> **EXERCISE INSTRUCTIONS**
Find each line in the data below that contains the string "instances" and list those lines in full.

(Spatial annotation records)
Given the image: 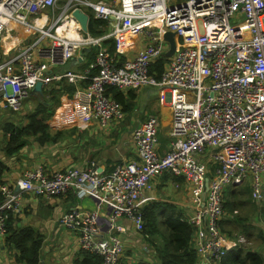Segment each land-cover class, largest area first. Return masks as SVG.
I'll use <instances>...</instances> for the list:
<instances>
[{
	"label": "built area",
	"instance_id": "1",
	"mask_svg": "<svg viewBox=\"0 0 264 264\" xmlns=\"http://www.w3.org/2000/svg\"><path fill=\"white\" fill-rule=\"evenodd\" d=\"M56 2L0 0V46L14 44L18 28L36 34L0 61V108L18 113L37 83L47 87L64 80L75 90L50 128L58 123L57 129L82 130L91 122L106 127L124 117L108 88H158L159 100H168L171 109L169 144L161 153L159 121L147 116L130 133L135 160L116 164L110 173L94 161L53 173L43 166L24 170L13 185H0V239L8 220L21 213L24 194L53 198L71 192L92 199L95 207L63 213L61 226L76 232L79 248L99 256L101 264H118L124 252L118 223L125 220L141 233L142 203L156 200L143 193L169 173L188 185L192 213L184 220L194 228L197 264H221L245 243L243 236L231 239L220 229L224 190L247 183L253 203L264 207V0H84L48 24ZM82 6L107 23L116 50L123 38L140 33L146 44L134 58L118 61L102 47V38L80 34L71 11H84ZM237 18L242 22H230ZM64 22L75 26L77 39L58 32ZM166 32L174 34L176 47L155 79L150 69L166 53ZM84 47L97 50L92 68L54 71Z\"/></svg>",
	"mask_w": 264,
	"mask_h": 264
},
{
	"label": "crops",
	"instance_id": "2",
	"mask_svg": "<svg viewBox=\"0 0 264 264\" xmlns=\"http://www.w3.org/2000/svg\"><path fill=\"white\" fill-rule=\"evenodd\" d=\"M57 16L58 14H53V16L51 15L48 19L50 21ZM36 23L39 24L40 20L36 21ZM61 28L64 32L66 31L68 36L71 35L72 39H77V32L73 30L75 26L71 24L68 25L65 22ZM20 29L21 28H18L13 34L14 44L0 46V51L4 59L5 55L13 53L12 47L14 45H25L35 39V34L31 32L22 34L20 33ZM59 30L58 32H60ZM109 32L110 28L108 27V32L100 38H102V40L112 38L109 37ZM32 35H35V37ZM164 42L165 51L167 53L170 45L168 41L164 40ZM145 44V35L144 33H140L133 37L123 38L121 40L120 48H117V50L115 44L114 50L116 55L110 53L106 47H102L107 49L112 56H117L118 61H121L134 58L136 53L140 51ZM92 49L94 48L84 47L78 50L72 59H78L81 57L82 59L80 62L71 66L69 60L67 64L54 71L61 73L68 69L73 72L89 70L94 64L95 55L93 56V59L91 61L89 60L87 65L81 69V66L83 65L82 63H86L82 50H87L88 52ZM166 53H164L163 56L165 58H167L165 56ZM65 66L66 68H64ZM43 88L45 87H41L40 91H34L33 89L30 92V96L34 97L33 95H36L41 98L40 92ZM46 88L48 89V86ZM119 91H121L126 98L130 99L132 104L131 108H127L125 112L123 106L113 97V94L110 92L109 94L107 93L111 99L116 101L122 107L124 118L118 122H112L106 127H101L96 122H91L86 129L82 130L77 129L76 127H67L63 129L50 128L53 131L66 132V139L58 144L50 143L44 146H37L35 143H32L23 152H19L16 157L12 159H7L0 150V160L6 163L9 167V171L4 173L2 177V182H4V184L13 185L25 169L37 166H43L47 173H53L68 167H83L87 162L93 160L98 165L99 170L106 173L113 164L115 165V163L135 160V149L130 139L131 130L142 123L147 116H155L158 119L159 132L167 127L169 130L171 123V109L168 100L163 102L159 100L160 94L158 88L146 86L134 91ZM128 91H131V94L127 93ZM71 96H68L67 93H62L59 104L55 107L53 115L56 114L62 102L70 100ZM1 132L2 129L0 127V135ZM160 138L164 141L163 144H160L159 142L160 152L163 153L167 150L169 138L168 135H164L161 132ZM24 157H26V159ZM21 159L22 161L20 162ZM161 177L155 180L153 190L144 192L143 197L156 196L154 202L158 204L168 203L174 205L181 214V218L186 219L192 213L188 185L184 181L182 185L180 182L173 183L171 180L162 181ZM168 184L174 185L176 191L174 194H177L176 199H174L175 201H171L170 199H173V197L165 196L161 191L162 189H167ZM150 203L151 202H143L142 207L147 206ZM94 207L95 202L92 199L86 198L85 196L79 197L71 192L67 193L65 196L53 198L24 194L21 200V213L18 216L11 218V226L15 230L24 227H31L42 236L39 264H74L75 261L77 263L87 264L82 253L83 251L78 245L77 233L69 231L61 226L59 219L63 213L72 209L91 210ZM161 211H165V208L160 206V208L156 210V213ZM118 224L124 228V232L120 234V236L126 250L121 260L123 259L122 261H127L129 264H136L140 261L149 264H156V261L154 260L155 255L151 249L147 248V245L144 250L141 251L143 254L139 259H135L137 256L136 253L140 251L138 245L141 244L143 239L135 236L136 233L132 230V226H130L125 220ZM3 241L4 240L0 239V264H18L14 258L15 252L10 249L5 241ZM146 253L152 254L154 258L150 255H146Z\"/></svg>",
	"mask_w": 264,
	"mask_h": 264
},
{
	"label": "trees",
	"instance_id": "3",
	"mask_svg": "<svg viewBox=\"0 0 264 264\" xmlns=\"http://www.w3.org/2000/svg\"><path fill=\"white\" fill-rule=\"evenodd\" d=\"M85 13L89 18L87 34L90 37L100 38L108 32L106 22L94 19L90 10L87 8H85ZM60 31L63 32L61 27ZM101 44L106 47L110 53L115 54V43L112 38L101 40ZM96 51V48L88 52L87 50H82L86 63H82L81 69L87 65L89 60L91 61L93 59ZM2 59H4V57L0 51V61ZM166 60L165 57H161L152 65L150 75L155 79L160 78ZM64 68H66V66ZM86 84L87 82H82L79 85L85 87ZM74 90L75 86L66 81L56 84L52 83L48 86V89L45 87L40 92L42 99L37 100L34 110L23 115V117L27 119L24 125H20L18 121L8 120V118L5 117L0 125L4 137L6 136V139H4V137L0 138V150L4 156L7 159H12L16 157L19 152H23L32 143L44 146L50 143L58 144L65 140L67 137L66 132L53 131L50 129L49 124L55 107L59 104L62 93H67L68 96H71ZM131 91L127 93L131 94ZM109 92L113 94V97L123 106L125 112L127 108H131V100L126 98L121 91L115 88H108L107 93L109 94ZM29 98L33 99L32 96ZM91 161L93 160L89 162ZM118 163H115V165ZM115 165L113 164L106 173H110ZM8 171V165L0 160V185L4 183L2 182V177L4 173ZM161 180H171L173 183L180 182L181 185L183 184L182 178L174 177L169 173L163 174ZM223 200L224 216L220 223L222 233L231 239H235V237L232 236L235 232L249 238L252 236V229H254L253 234L256 235L254 240L264 247V207L253 203L248 184L241 183L236 186H228L224 190ZM160 206L165 208V211L156 213V210L159 209ZM244 207L249 208L248 213L246 215L239 214V211ZM141 212L143 217L142 234H144L145 238L143 240L148 246L147 248L151 249L154 253L157 261L156 264L198 263V258L192 248L194 228L181 218V214L174 205L151 202L147 206H143ZM11 220V218L8 220L7 234L3 240L10 249L15 252V261L18 264H39L42 236L31 227H24L17 230L13 229ZM259 220L263 221L262 227H259ZM162 226L164 233L161 234L159 230ZM229 226L231 229H228ZM82 253L87 264H101V258L99 256L85 251ZM122 260H120L118 264H129L127 261ZM74 264L81 263L75 261ZM136 264L149 263L140 261ZM221 264H264V252L262 249L256 250L253 246L245 247L243 245H238L223 257Z\"/></svg>",
	"mask_w": 264,
	"mask_h": 264
},
{
	"label": "rangeland",
	"instance_id": "4",
	"mask_svg": "<svg viewBox=\"0 0 264 264\" xmlns=\"http://www.w3.org/2000/svg\"><path fill=\"white\" fill-rule=\"evenodd\" d=\"M80 1H84V0H57V2H56V5H55V7H54V13L55 14H59L62 10H63V8H65V7H70V8H72V7H77L78 6V4H79V2ZM89 1H97V0H89ZM102 1H106V2H108V0H102ZM177 1H179V0H177ZM169 4H173V2H169ZM81 8H83L84 9V11H85V8L82 6ZM46 13H51V10L50 11H48V12H46ZM236 21H233V19H230V22L232 23V24H236V23H238V22H242V18H237V19H235ZM51 23V20L48 22V24H50ZM65 23V22H64ZM63 26V25H62ZM62 26H60V27H62ZM27 32H31V31H29L28 29H26V28H24V27H22L21 29H20V33H22V34H24V33H27ZM66 32V31H65ZM31 33H33V32H31ZM34 34V33H33ZM36 35V34H35ZM35 35H32L33 37H35ZM81 35L83 36V33L81 32ZM167 62V60L164 62V64ZM29 96H30V93H29ZM34 97H33V100L32 99H30L29 97L24 101V103H22L23 105H22V108H21V110H20V112H18V113H15V112H12V111H9L8 109H6V108H0V123H1V121H4V118L5 117H7L8 118V120H13V121H18L19 123H20V125H24L25 123H26V121H27V119H25L24 117H23V115L24 114H28V113H30L31 111H33L34 110V108H35V106H36V104H37V100H41L42 98H40L39 96H36V95H33ZM52 120V119H51ZM50 123H52V121H50ZM54 127H52V129H56V127H58L59 126V124L57 123L56 125H53ZM60 129H63V128H60ZM167 131H168V127L167 128H165V129H162V131L160 130V132L162 133V134H164V135H167ZM160 132L158 131V141L160 142V144H163L164 143V141H163V139L162 138H160ZM4 137V135H3V132H1V135H0V138H3ZM160 138V139H159ZM4 139H6V136L4 137ZM35 145V144H34ZM37 145V144H36ZM38 146V145H37ZM25 159H26V157H24ZM24 158H22V159H24ZM22 159L20 160V162L22 161ZM33 168H35V167H31V168H27V169H25V170H29V169H33ZM245 184V183H244ZM162 192H163V194L165 195V196H172L173 197V199H170L171 201H175L174 199H176V195L174 194V192H176L175 191V188H174V185H172V184H168L167 185V189H162L161 190ZM156 197V196H155ZM248 207H244L242 210H240L239 211V214H241V215H246L247 213H248ZM227 214V213H226ZM228 215V214H227ZM250 218V217H249ZM258 224H259V227H262L263 226V221L262 220H259L258 221ZM228 229H231V227L229 226L228 227ZM159 233H164V229H163V226L162 227H160V230H159ZM254 233V229H252V236L251 237H249V238H247L245 235H243V234H240V233H237V232H235V233H233L232 234V236L233 237H235V238H238V236H243L244 238H245V243L244 244H242L243 246H245V247H247V246H253V248H255L256 250H259V249H262V251L264 252V247L262 246V245H260L256 240H254V238L256 237V235L255 234H253ZM255 233H256V231H255ZM135 236H138V237H140V238H142V239H145L144 238V234H142V232L141 233H136V235ZM144 240H142L141 241V244H139L138 245V248L140 249V251L139 252H137L136 254H137V256H136V260H138L139 259V257L143 254L141 251H143L144 250V248L146 247V243H144L143 242ZM259 241V240H258ZM124 250H125V248H124ZM125 252H126V250L123 252V255L125 254ZM146 255H150L152 258H154V256L152 255V254H149V253H146ZM154 260L156 261V259L154 258ZM157 262V261H156Z\"/></svg>",
	"mask_w": 264,
	"mask_h": 264
},
{
	"label": "water",
	"instance_id": "5",
	"mask_svg": "<svg viewBox=\"0 0 264 264\" xmlns=\"http://www.w3.org/2000/svg\"><path fill=\"white\" fill-rule=\"evenodd\" d=\"M71 16L78 23L80 31L84 34H87V24L89 19L88 15L80 8H74L71 11ZM163 38L164 40L168 41L170 45L168 52L165 54L166 57H169L175 51V36L172 32H166ZM81 59H82L81 57H79L78 59L71 58L69 64L72 66L73 64L80 62ZM40 89H41V84L37 83L34 87V91H40Z\"/></svg>",
	"mask_w": 264,
	"mask_h": 264
},
{
	"label": "flooded vegetation",
	"instance_id": "6",
	"mask_svg": "<svg viewBox=\"0 0 264 264\" xmlns=\"http://www.w3.org/2000/svg\"><path fill=\"white\" fill-rule=\"evenodd\" d=\"M170 57V56H169ZM169 57H167L166 59H168ZM164 66V65H163Z\"/></svg>",
	"mask_w": 264,
	"mask_h": 264
},
{
	"label": "bare ground",
	"instance_id": "7",
	"mask_svg": "<svg viewBox=\"0 0 264 264\" xmlns=\"http://www.w3.org/2000/svg\"><path fill=\"white\" fill-rule=\"evenodd\" d=\"M59 30V29H58ZM60 31V30H59ZM61 32V31H60Z\"/></svg>",
	"mask_w": 264,
	"mask_h": 264
}]
</instances>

> **SOLUTION BELOW**
I'll use <instances>...</instances> for the list:
<instances>
</instances>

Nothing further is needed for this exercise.